Where to Next?
By Cindy Tran, 4th Year English & Writing Undergrad
Photo Credits: Cindy Tran
My time at Western has been incomparable. I’ve always been afraid of not being able to meet my goals, or failing, as one would commonly say. But, it’s a good thing I’ve failed a few times during my undergrad because it has helped me develop a certain resilience towards the unexpected. And because of these unexpected obstacles, I’ve been able to move above and beyond those limitations.
My fourth year began with the happiest week of the year, O-week. I was so excited to have my soph team together and to see the O-week my team and I had been tirelessly planning all summer long finally come to life. It was brilliant, and out of the three O-weeks I had experienced, it was the most memorable. Because of this, my year started off great and then I began experiencing obstacles and uncertainty as I began my grad school applications.
At the end of this past February, I had been waitlisted from Ryerson’s Master of Journalism program and I was devastated. A good friend of mine sat with me from noon until 6PM at the Spoke as I cried and cried over not being good enough for the dream school I had been working towards for the last two and half years.
For me, this was single-handedly one of the toughest things I had to deal with goal-wise since my god-awful Calculus 1000 grade. When you’ve been chasing a dream for so long, hounded your professors for the last five months to write you a stellar recommendation letter, and cried over rewriting your statement letter over and over again, it hits hard. My friend fed me that cheesy line, “everything happens for a reason,” and my Professor who I later went to cry to said, “waitlisted doesn’t mean you’ve been rejected!” In all honesty, I was afraid to leave Western without a plan. Lucky for me, though, I had applied to three Master of Journalism programs.

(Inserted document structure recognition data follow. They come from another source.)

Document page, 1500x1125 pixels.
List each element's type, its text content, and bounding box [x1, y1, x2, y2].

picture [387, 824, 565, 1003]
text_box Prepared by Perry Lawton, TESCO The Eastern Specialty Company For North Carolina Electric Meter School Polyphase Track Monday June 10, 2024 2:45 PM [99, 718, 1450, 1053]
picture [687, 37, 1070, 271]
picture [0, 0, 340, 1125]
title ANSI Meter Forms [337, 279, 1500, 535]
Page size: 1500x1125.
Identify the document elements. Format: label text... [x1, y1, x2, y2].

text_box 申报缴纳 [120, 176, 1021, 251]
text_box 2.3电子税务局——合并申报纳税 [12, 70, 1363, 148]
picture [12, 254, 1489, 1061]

During the last two months I have had a lot of time to reflect on the last 21 years of my life. More specifically, the last four years. I remember I wrote a letter to myself back when I was 16; I distinctly recall saying something about graduating from Queens University and being accepted into medical school — completely and totally unlike the reality of my last four years at Western University. To this day, I still do not understand how my 16 year-old self misspelled Western University or journalism school, it will forever be a mystery.
In all honesty, in thinking about my time at Western coming to an end, I have been bending over backwards in search of my next goal and where I will be. What many people don’t tell you is that you won’t always have a job when you finish your undergrad and you might not always have a plan. Up until two weeks ago I was convinced that I would turn into some nomad roaming the streets of Europe. However, I recently accepted my offer to Carleton University’s Master of Journalism program. It isn’t Ryerson, however, after being waitlisted by them I decided that I wanted a school to read my application and accept me for my full potential. Thank you Western for teaching me to never settle for less. I still don’t know how I feel about trading in my signature purple and white for red and black, but it's a good thing black is a very versatile colour.

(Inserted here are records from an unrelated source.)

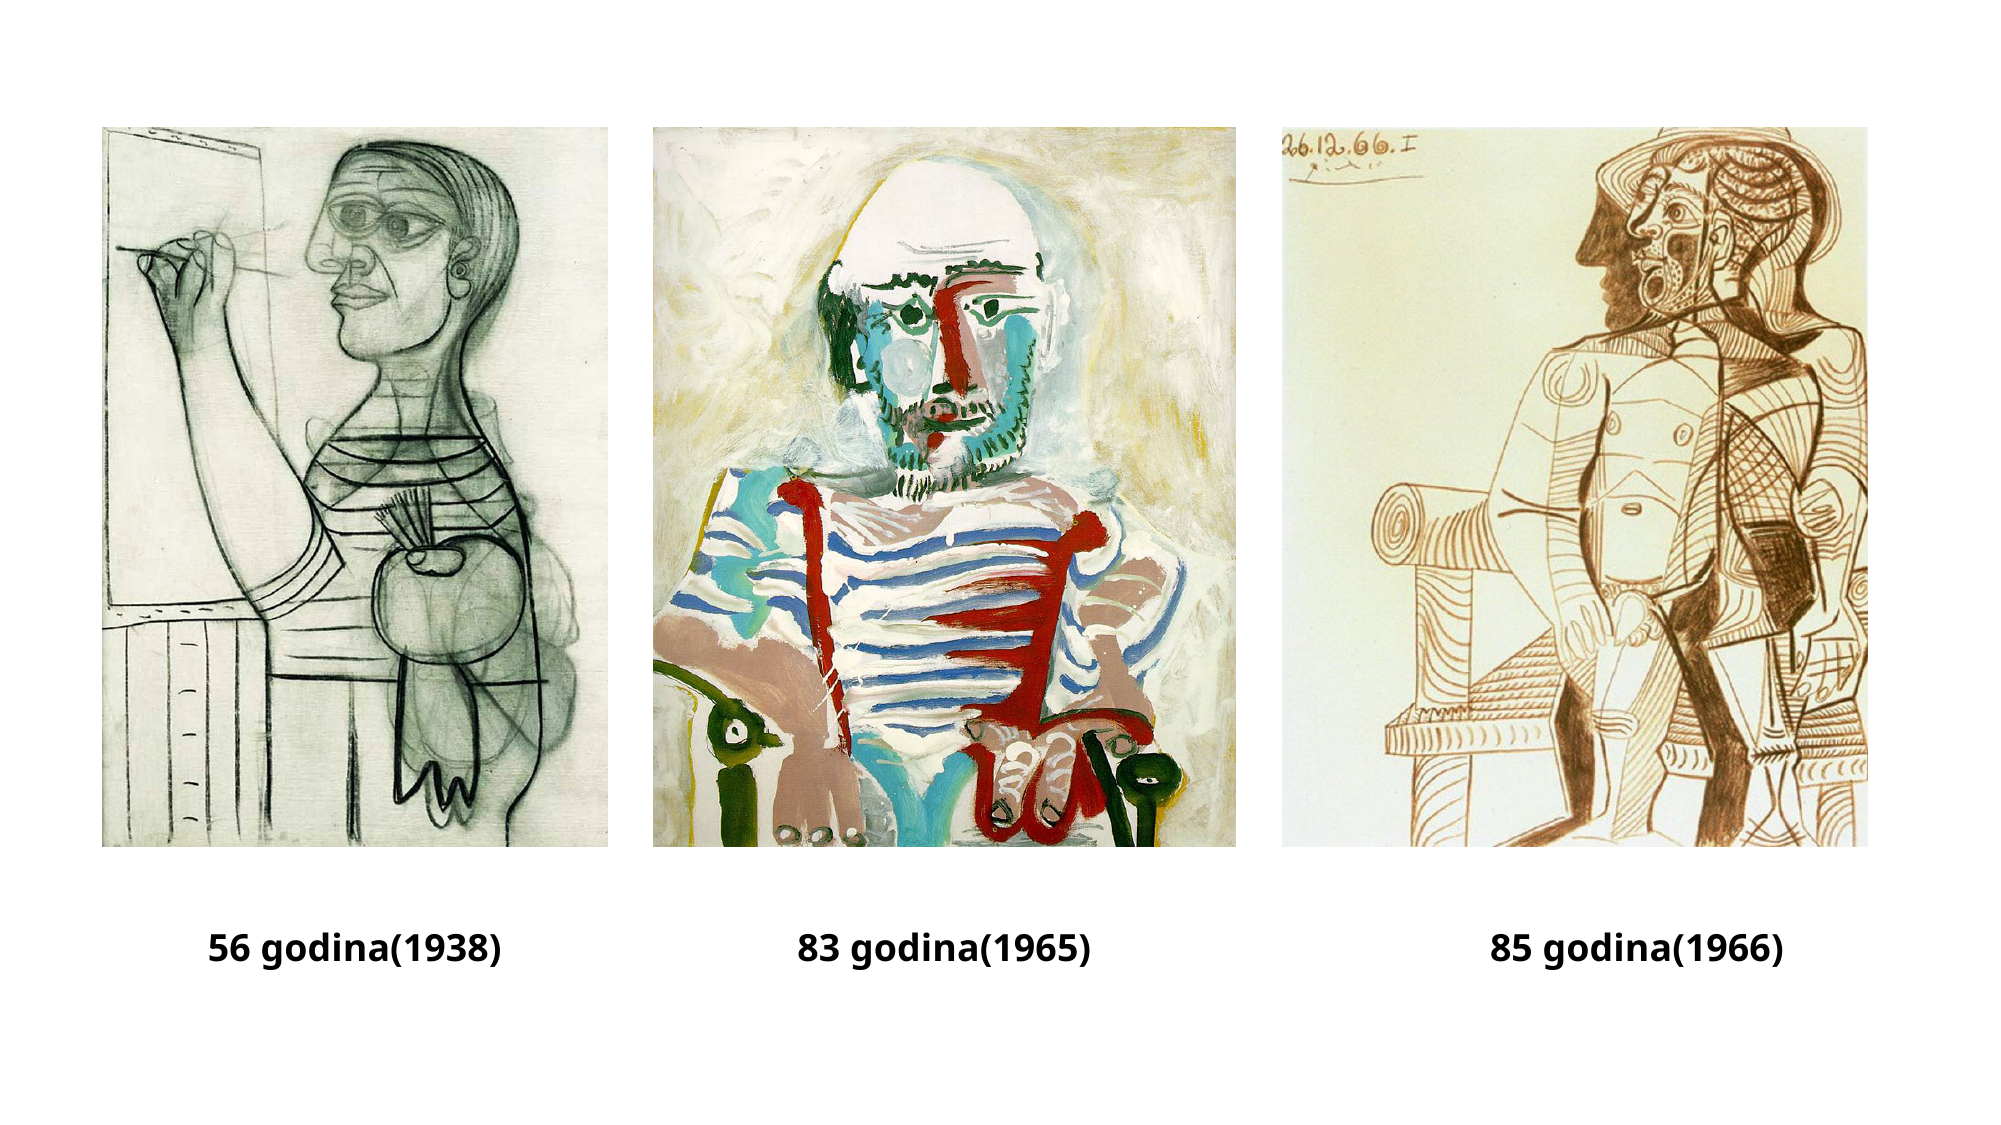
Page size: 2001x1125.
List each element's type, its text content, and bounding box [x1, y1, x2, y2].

picture [1282, 127, 1868, 847]
text_box 83 godina(1965) [782, 916, 1107, 977]
picture [102, 127, 608, 847]
text_box 56 godina(1938) [193, 916, 517, 977]
text_box 85 godina(1966) [1475, 916, 1799, 977]
picture [653, 127, 1236, 847]
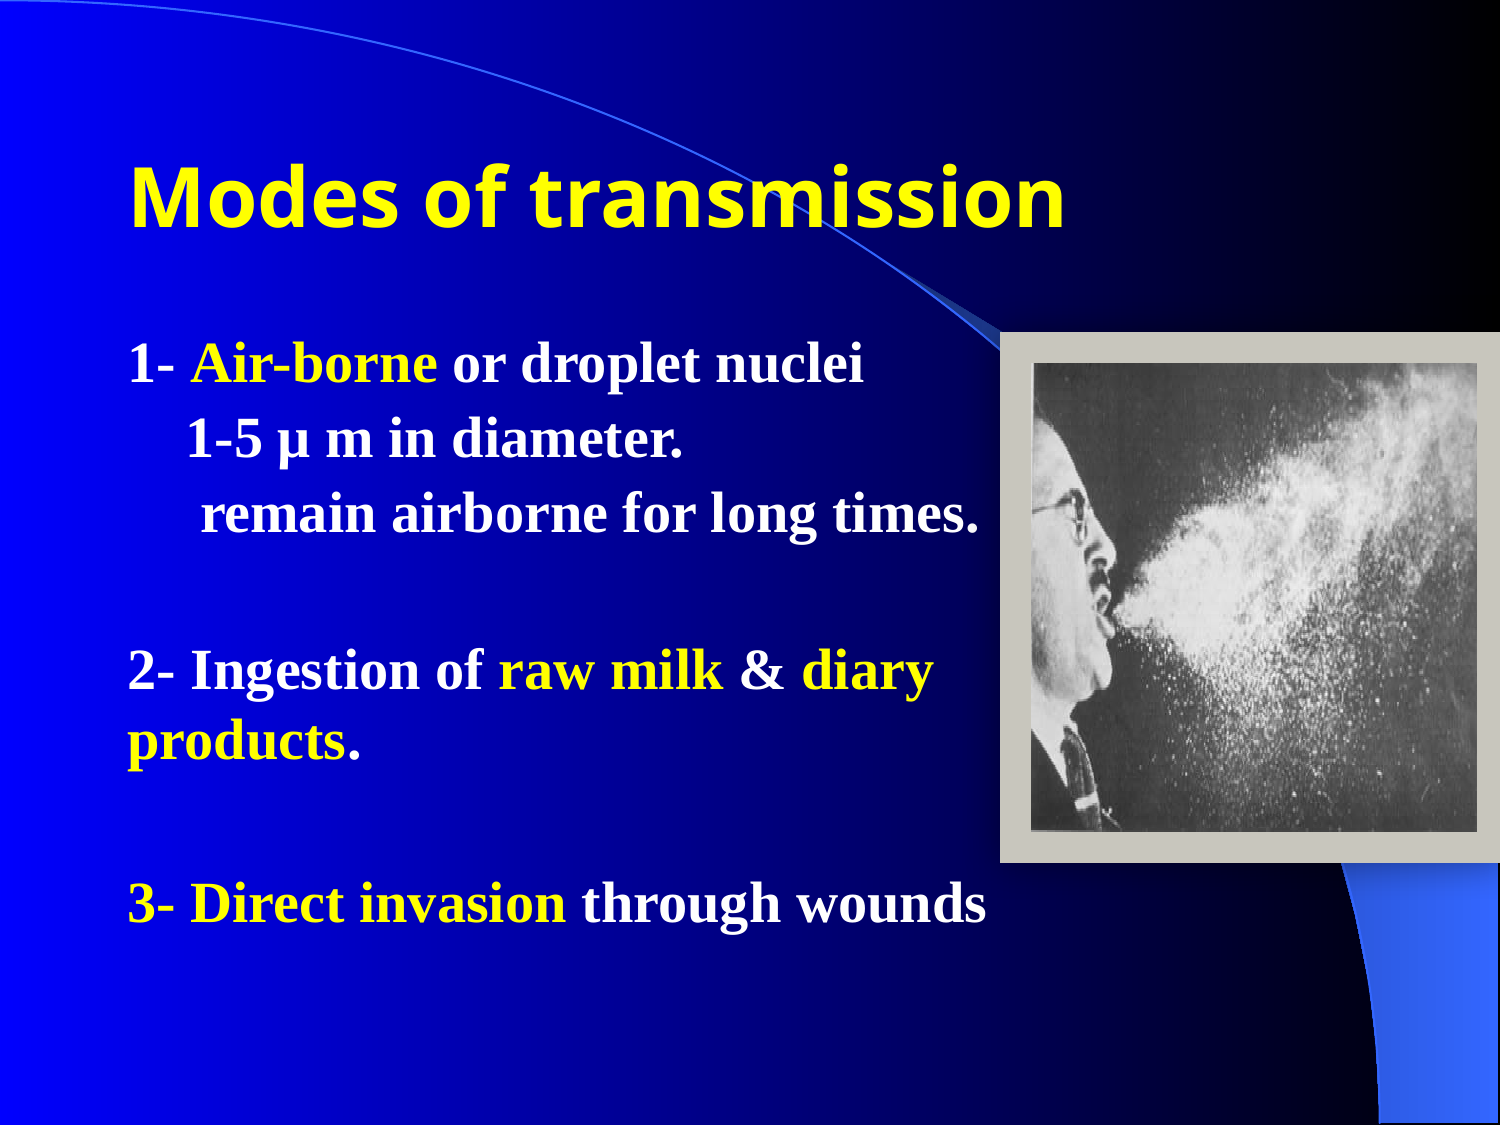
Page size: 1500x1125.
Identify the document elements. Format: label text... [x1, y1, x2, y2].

list 1- Air-borne or droplet nuclei 1-5 μ m in diameter. remain airborne for long times. 2- Ingestion of raw milk & diary products. 3- Direct invasion through wounds [112, 324, 1020, 1001]
title Modes of transmission [112, 99, 1388, 288]
picture [1031, 362, 1477, 833]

Thinking about where I thought I would end up when I first started my undergrad as a science student with high hopes of exceeding all expectations, and going to medical school to becoming a very eccentric arts and humanities student on her way to pursue her Masters in Journalism, is unreal. To Western, I had initially thought I’d be walking across a stage with my fellow Arts and Humanities graduates but since that won’t be happening, we’ll run it back once COVID-19 passes. Cheers to these last four years and hopefully Carleton can treat me as well as you have.